Document text —
++++++++
[PATCH] D49621: [libFuzzer] Initial implementation of weighted mutation leveraging during runtime.

Tue Jul 31 15:57:18 PDT 2018

kodewilliams added inline comments.

================
Comment at: lib/fuzzer/FuzzerMutate.cpp:23
+const double kDefaultMutationWeight = 1;
+const double kDefaultMutationStat = 1 / (100 * 1000);

----------------
Dor1s wrote:
> metzman wrote:
> > Dor1s wrote:
> > > kodewilliams wrote:
> > > > Dor1s wrote:
> > > > > metzman wrote:
> > > > > > Please add a comment to explain the significance of `100` and `1000` (frankly i don't know what the purpose is of either since we don't actually round anything).
> > > > > +1, what is it for?
> > > > It is just there to represent a usefulness ratio that is near to but not entirely useless. So that it still gets weight instead of calculating to 0.
> > > That doesn't seem right to me. Let's say we have a tough target -- where it's hard to reach any new coverage. In fact, we have a lot of them, when we use a full corpus.
> > > 
> > > So, after running for a while, it finally finds a couple useful mutations, all of them get weights, say, 10^(-6) (again, totally possible), while all "useless" mutations get the default weight of 10^(-5). That would mean, "useless" mutations would be chosen much more often than "useful" ones.
> > > 
> > > IMO, the better approach would be something like what we've discussed in the past:
> > > 
> > > 1) make random decision whether we use weighted mutations or default selection, 80% vs 20% should be fine. Once start testing, can change to 90 vs 10 or any other proportion
> > > 2) if weighted mutations was chosen, call WeightedIndex(); otherwise, use default case
> > > 
> > > That approach would be universal as it doesn't use any magic numbers which correspond to a particular target, as your 100*1000 can behave very differently with targets having different speed.
> > I think it will be harder to determine if this technique is useful with the 80/20 strategy.
> > If the concern is that the weight is too high, why don't we use the smallest positive double as the default?
> > I think it will be harder to determine if this technique is useful with the 80/20 strategy.
> 
> Why will it be harder? That percentage would just control the factor of how strongly our strategy affects fuzzing process. We should still be able to see either a negative a positive impact. Changing the distribution (e.g. use 90/10 after 80/20) would multiple that impact a little bit.
> 
> 
> > If the concern is that the weight is too high, why don't we use the smallest positive double as the default?
> 
> I can't think of a value that would work well for both cases when useful mutations have stats like 10^(-3) and 10^(-6). We should avoid relying on anything that depends on fuzz targets speed / complexity of finding a new input. We already have magic threshold of 10000, let's not add more of those.
> 
@metzman @Dor1s PTAL. Made changes and ran tests. Test in question is no longer flaky (ran about 50 times) and ran two experiments locally. In both cases, the corpus grew more with the option enabled :) so maybe a good sign.

================
Comment at: lib/fuzzer/FuzzerMutate.cpp:595
+  for (size_t i = 0; i < Stats.size(); i++)
+    Stats[i] = (Mutators[i].UsefulCount * 1.0) / Mutators[i].TotalCount;
+}
----------------
Dor1s wrote:
> here and on line 603, what's the point of multiplying by 1.0? 
Both UsefulCount and TotalCount are uint64_t but Stats is a vector of doubles, so I multiply by 1.0 to make sure it gets calculated as double.

Repository:
  rCRT Compiler Runtime

https://reviews.llvm.org/D49621
++++++++
Extracted entries —

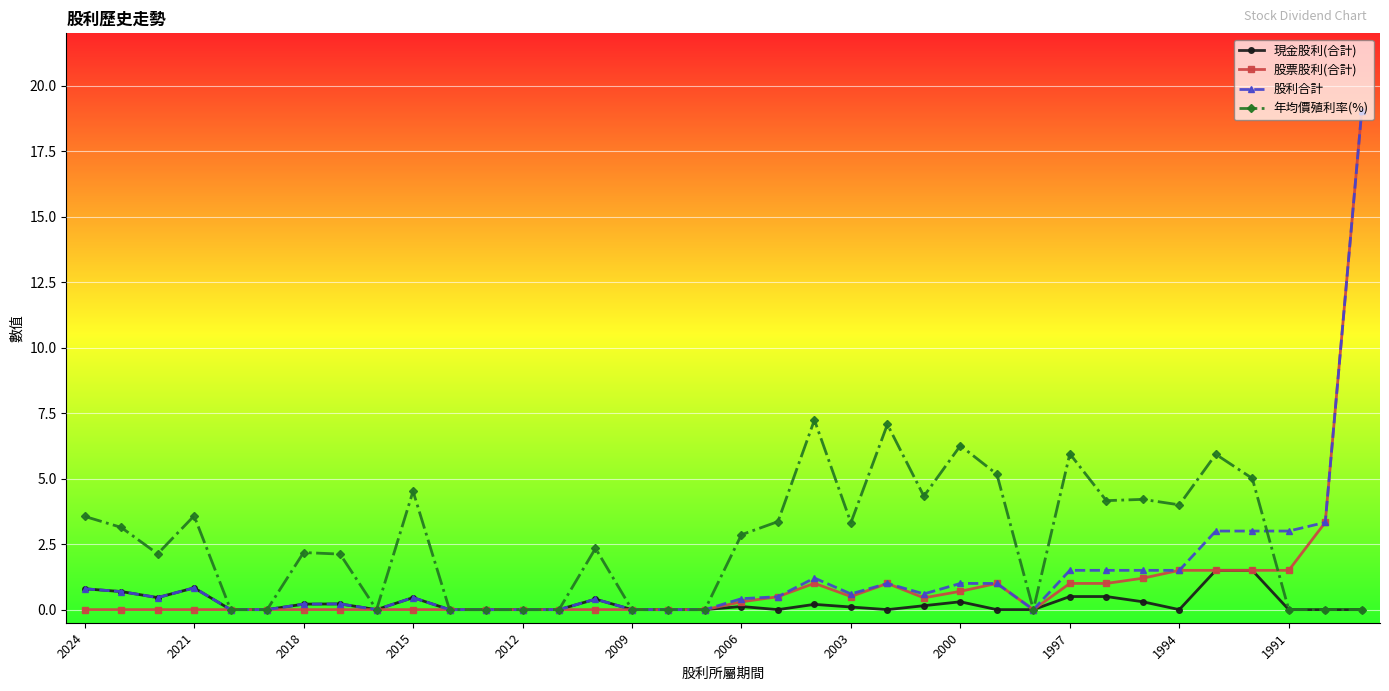

True or false: 股票股利(合計) has more than 1 points higher than both neighbors.

True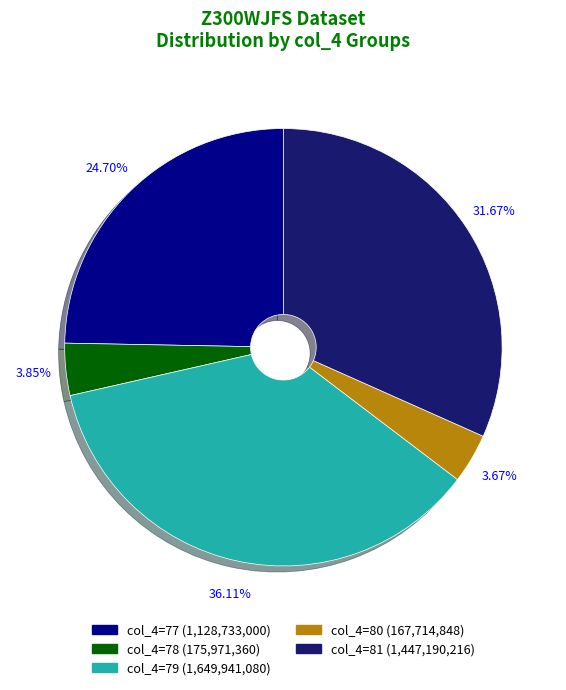

To the nearest percent, what is the difference between the largest and smallest slice percentages?

32%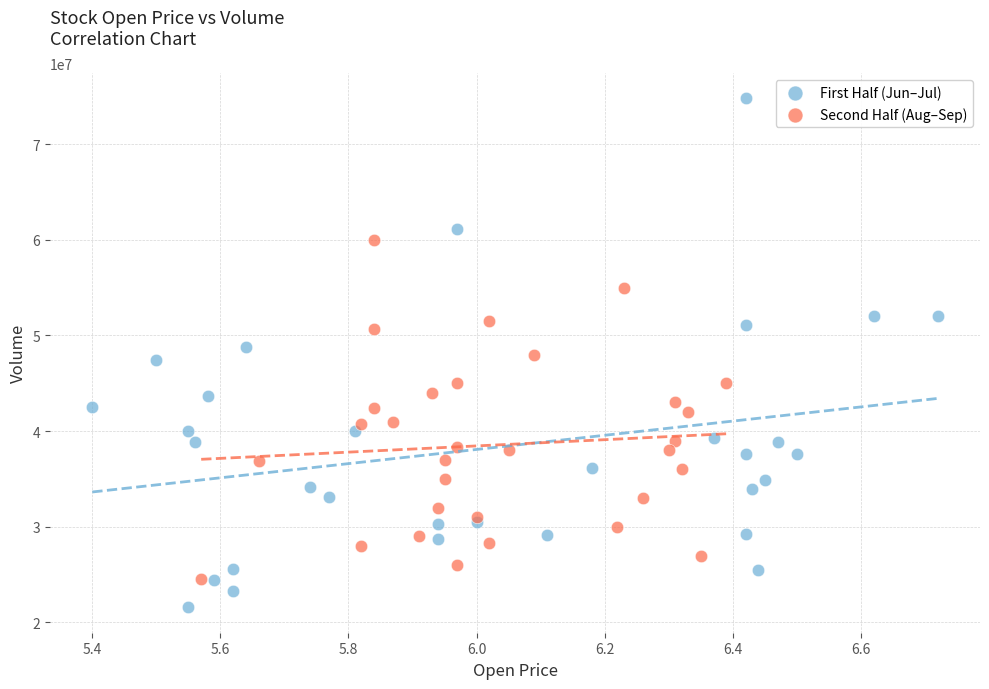

Which series has the largest Y range (max minus min)?

First Half (Jun–Jul)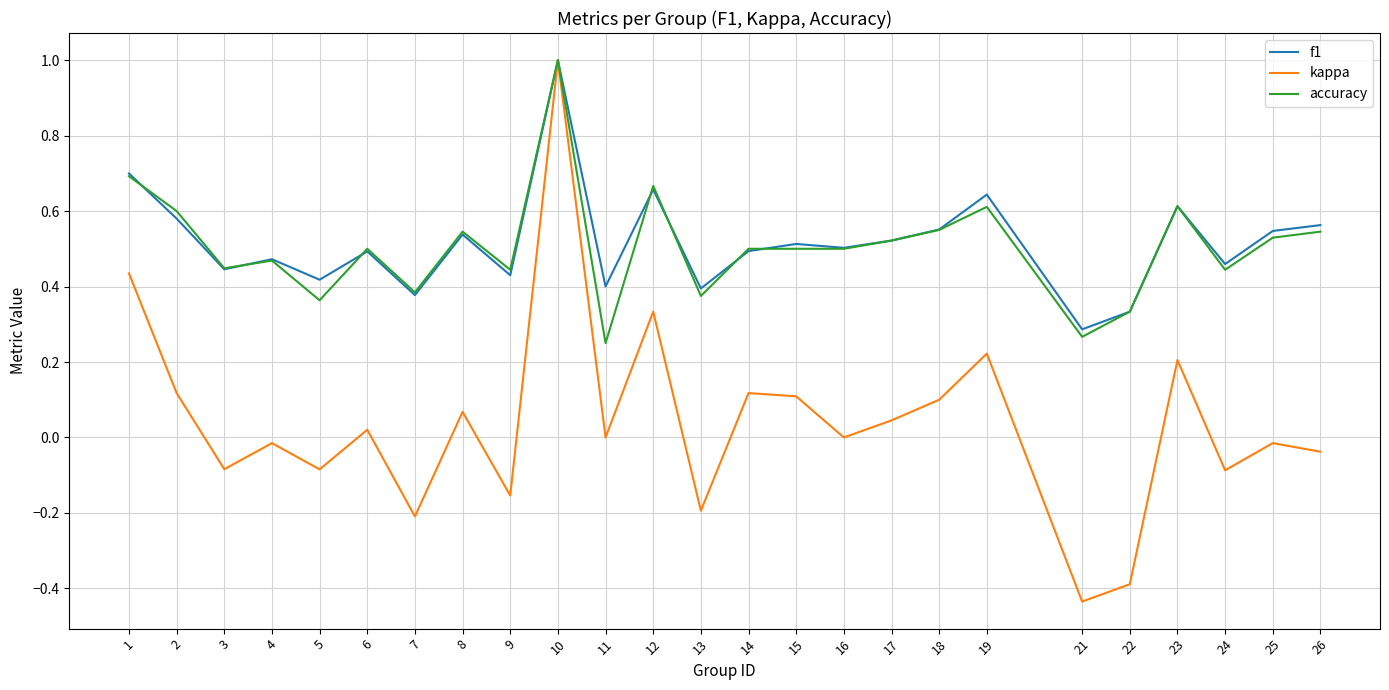

What is the greatest value displayed?

1.0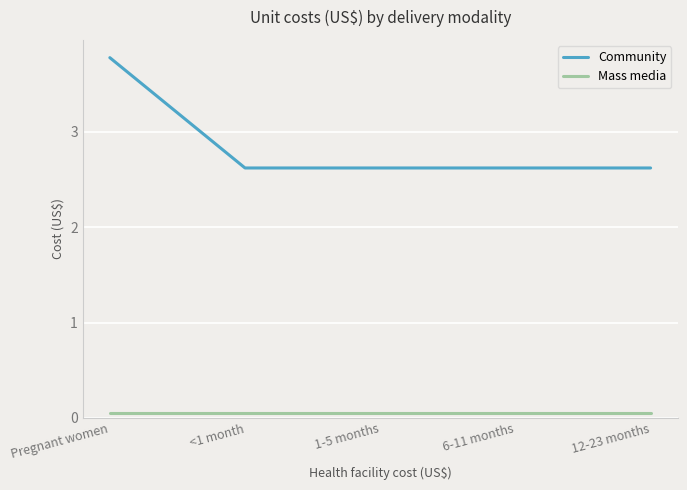

True or false: Community and Mass media intersect in this chart.

False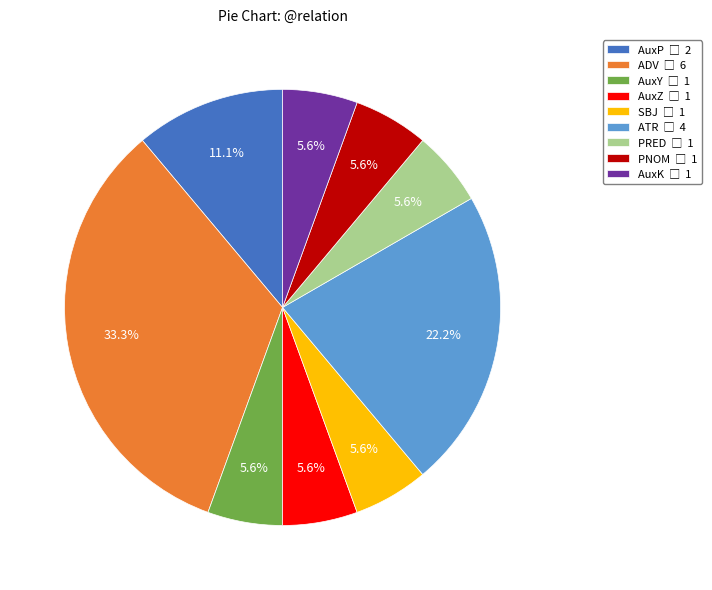

To the nearest percent, what percentage of the pie is AuxY?

6%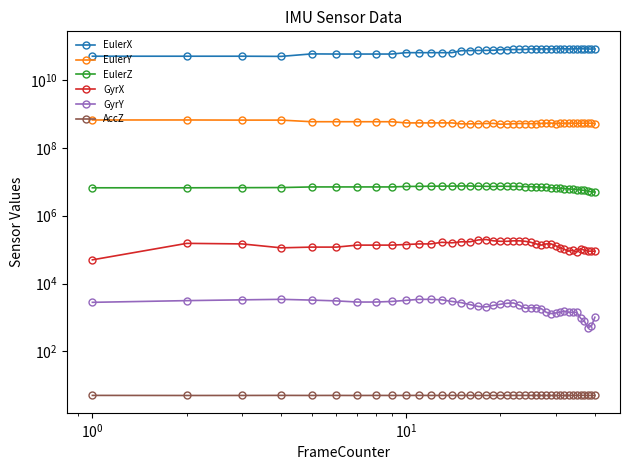

True or false: EulerZ and AccZ intersect in this chart.

False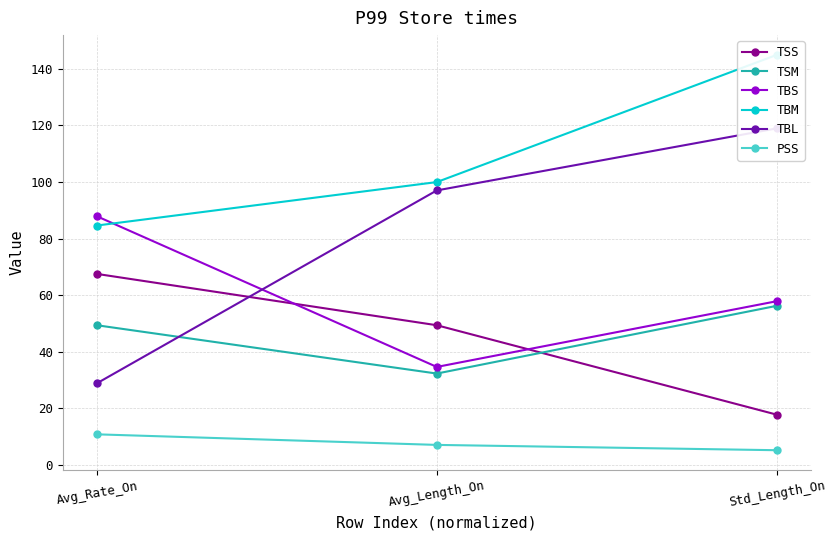

What is the approximate value of TSM at Std_Length_On?

56.2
++++++++
Try it —
According to the code review thread, about how many times was the previously flaky test run after the changes? These items come from a different source than the code review thread.

Written reply —
About 50 times.